Quick aside on Hindsight. The cover of that issue gave a nod to the past and present in the ADN program. The old black-and-white photo submitted to us went to press without its subjects being identified, as not even the oldest living former instructors knew who they were. All we knew for sure, given the hairstyles, was that it must’ve been from the late 1960s.
Any assumptions of both older ladies being instructors was blown up with one email. The one in the middle is Geraldine Blair, who attended the program during the time we thought. Older students, apparently, aren’t just a 21st century thing.
“She was a late starter and was around 43 or so at this time,” wrote her son, Michael, a CPA in Madison. “She went on to have a long, fulfilling career as an RN.”

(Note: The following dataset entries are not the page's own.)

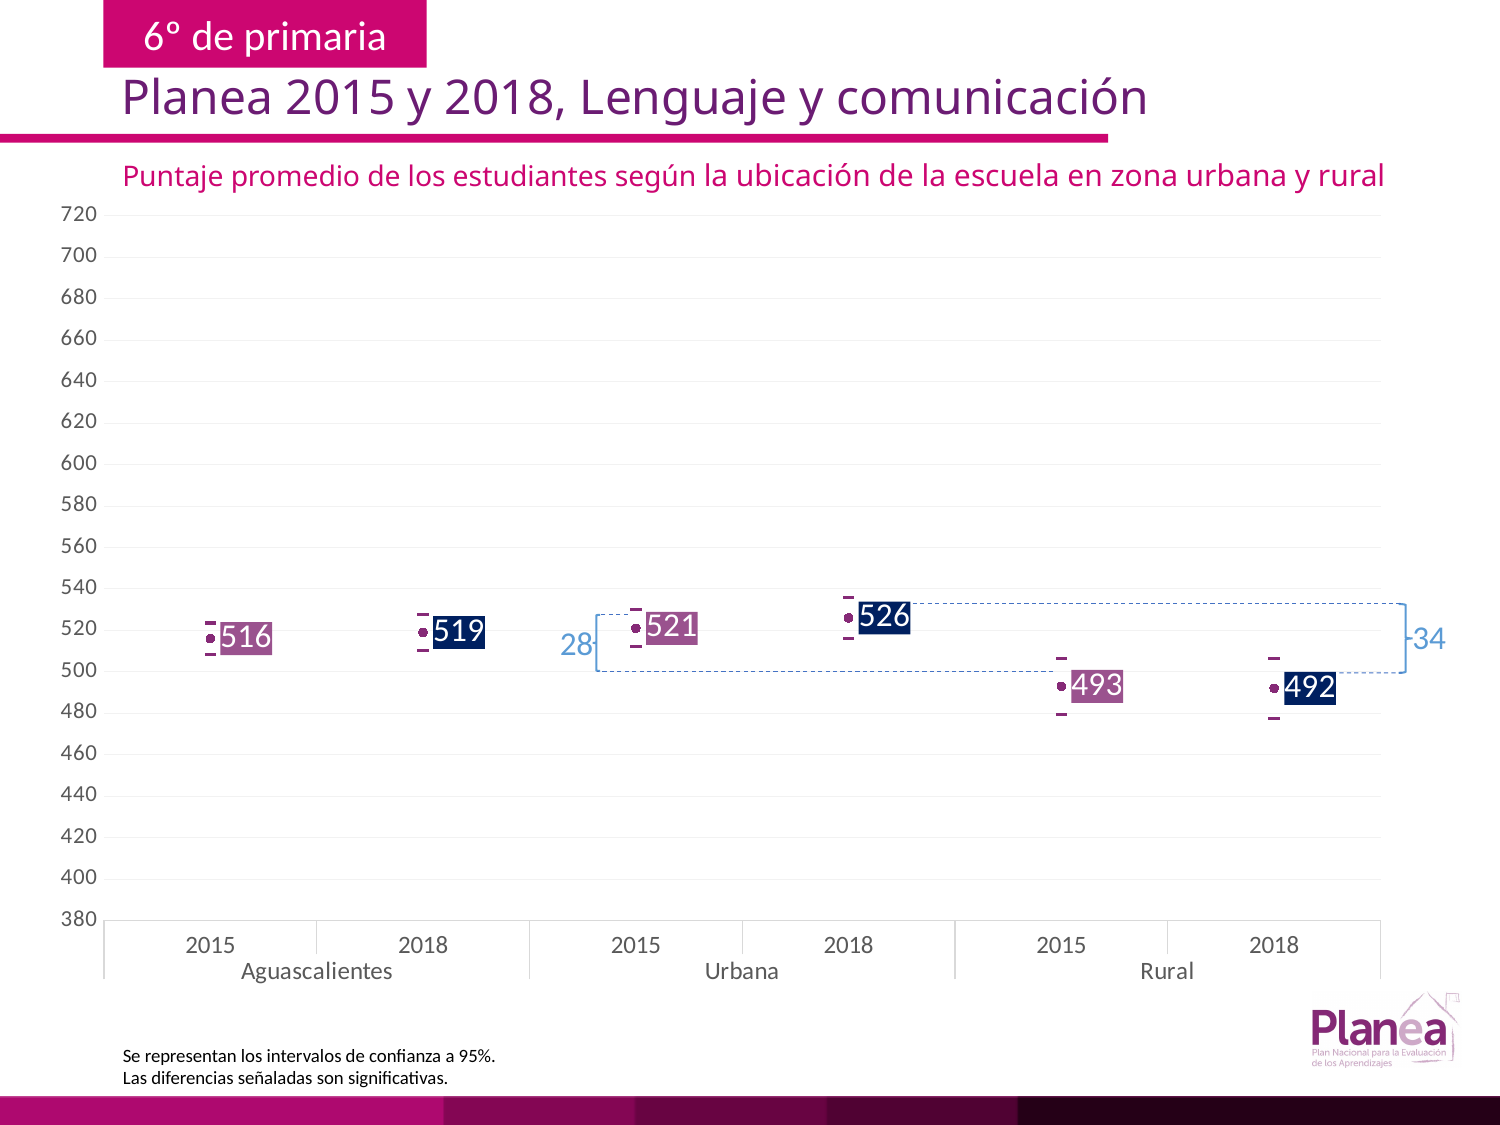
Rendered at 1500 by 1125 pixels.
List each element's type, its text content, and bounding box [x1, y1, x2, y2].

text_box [32, 178, 1458, 1002]
text_box Planea 2015 y 2018, Lenguaje y comunicación [106, 65, 1458, 145]
picture [1312, 991, 1462, 1068]
text_box Puntaje promedio de los estudiantes según la ubicación de la escuela en zona urbana y rural [107, 145, 1428, 178]
text_box Se representan los intervalos de confianza a 95%. Las diferencias señaladas son significativas. [108, 1036, 1211, 1096]
text_box [0, 133, 1109, 144]
picture [0, 1096, 1500, 1125]
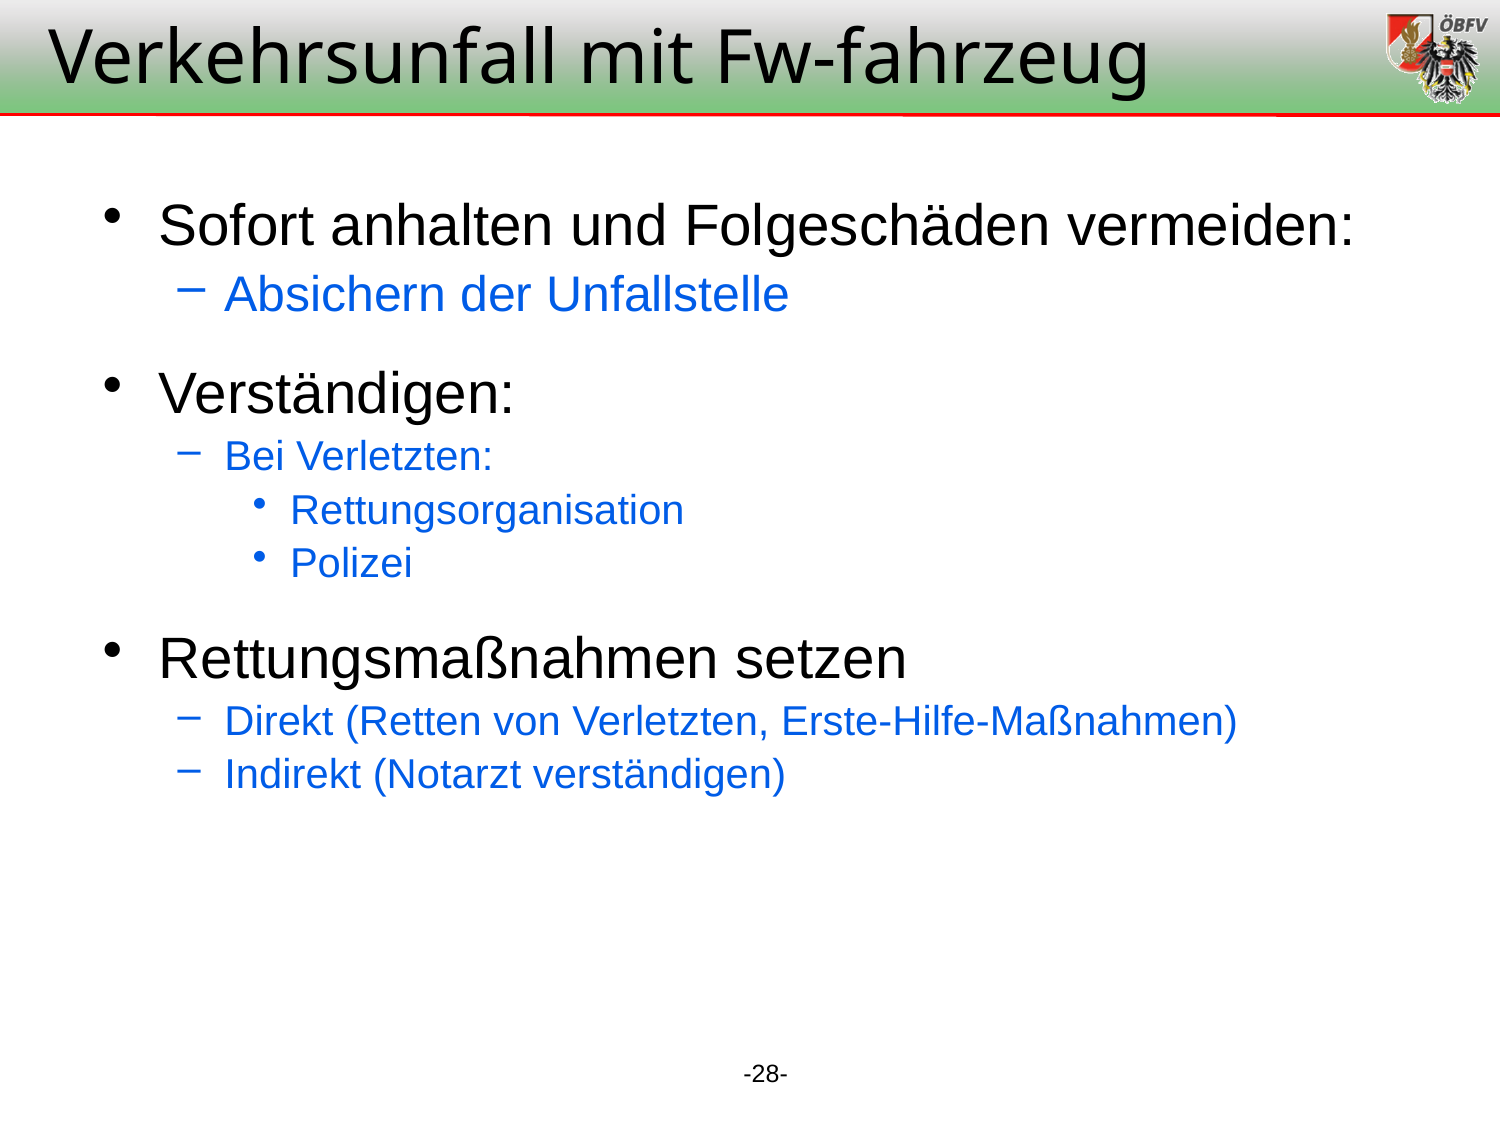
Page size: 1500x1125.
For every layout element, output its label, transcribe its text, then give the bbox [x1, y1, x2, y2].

Todd Barnes, 43, is another older student who strives for the same, in another field of study. I met him during a visit to the college’s brand-new diesel technology training academy in Richland. The father of two teenagers is studying to take his skills as a diesel engine mechanic to another level.

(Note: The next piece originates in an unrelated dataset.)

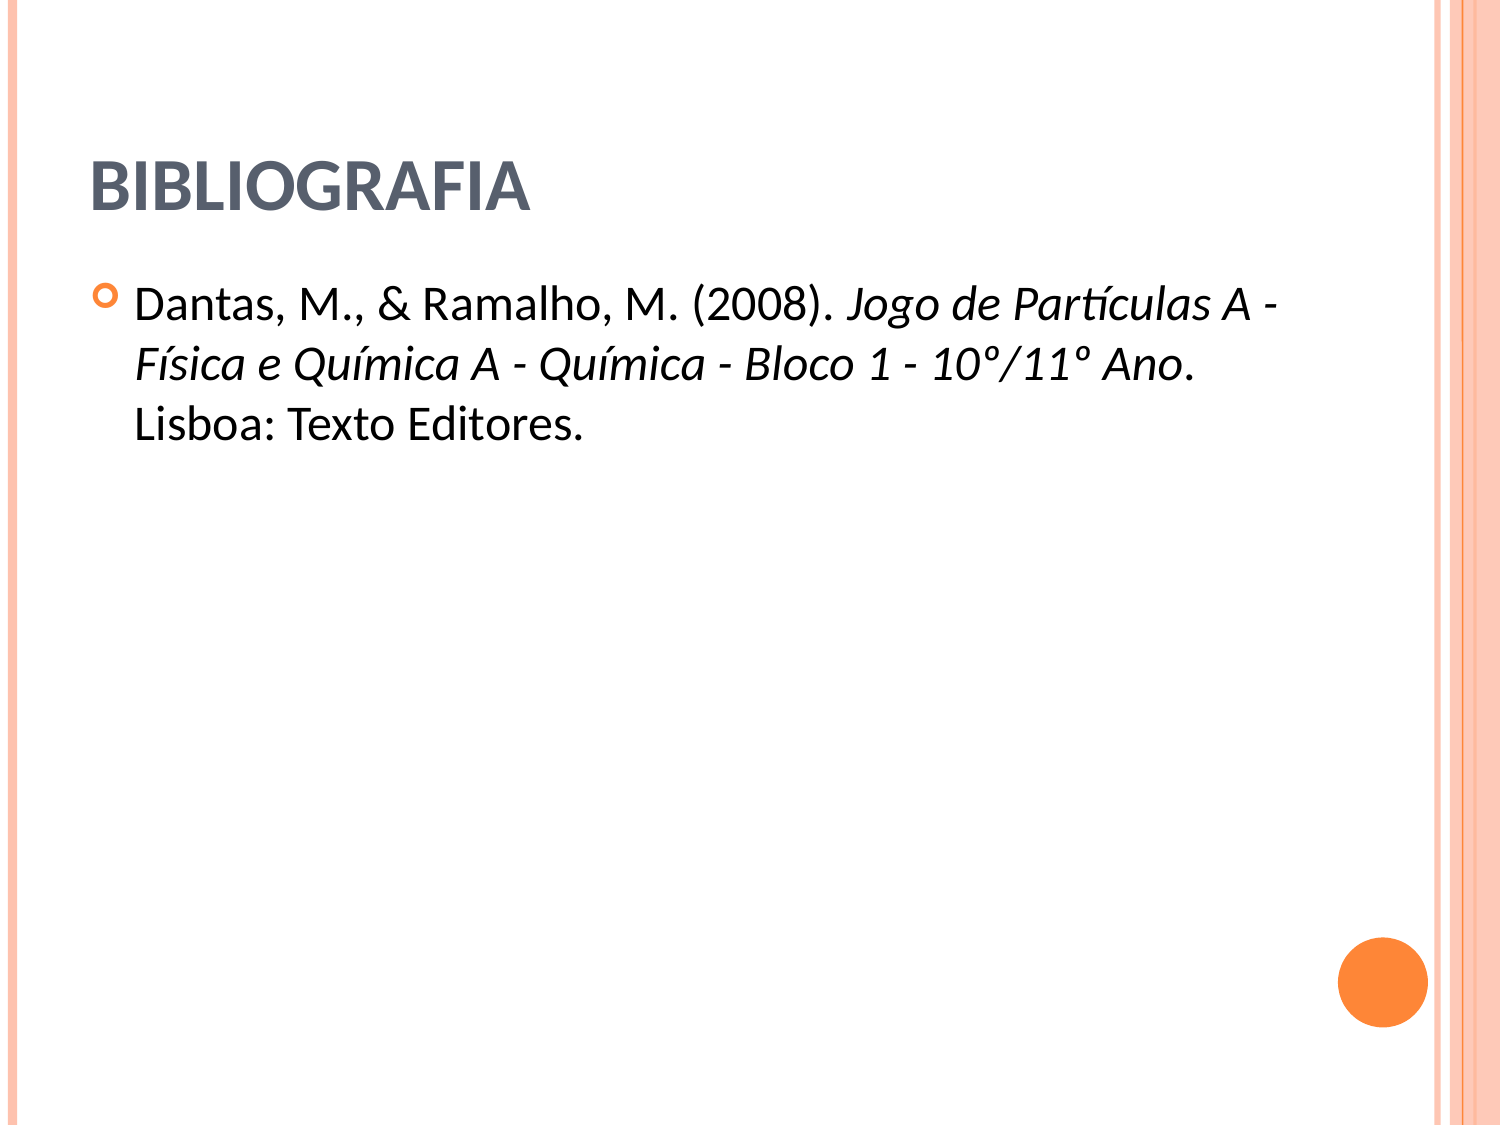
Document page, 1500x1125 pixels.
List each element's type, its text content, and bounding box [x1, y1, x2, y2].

list Dantas, M., & Ramalho, M. (2008). Jogo de Partículas A - Física e Química A - Química -­ Bloco 1 ­- 10º/11º Ano. Lisboa: Texto Editores. [75, 262, 1300, 1062]
title Bibliografia [75, 45, 1300, 233]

“I’m a lot more dedicated now than I was then,” he said, referring to his teens and 20s. “I feel I’m having to work a little harder at retaining everything now, but I’m showing up on time and have the commitment to being here every day.”

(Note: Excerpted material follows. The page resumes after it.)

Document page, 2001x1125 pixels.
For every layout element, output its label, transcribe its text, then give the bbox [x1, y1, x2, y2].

To double back to the GED ceremony for a moment, there’s also Susan Brown. At 60, the longtime Hinds employee in Admissions, was the oldest student to be recognized for receiving her certificate – from Hinds President Dr. Clyde Muse personally, matter of fact. She credited Dr. Muse’s late wife, Vashti, for being an early cheerleader for her finishing up.
“I kept putting if off. But, last year, I dug in and said, ‘All I can do is fail, right?’ I just want people to know it doesn’t matter how old you are, you can get a degree.”
These insights, as grand as they are, don’t measure up to whenever the same story plays out in your own family. A cousin of mine, at 32, earned her Licensed Practical Nurse credentials last year, from the Delgado Charity School of Nursing in New Orleans, where I attended community college. And I sense she’s taking it a step further, with her RN bona fides on the way. I’m quite proud of her for weathering life’s high tides and sailing smoothly to a new career.
The lesson here? That it’s not too late for anyone to rewrite the headline in their own life's story.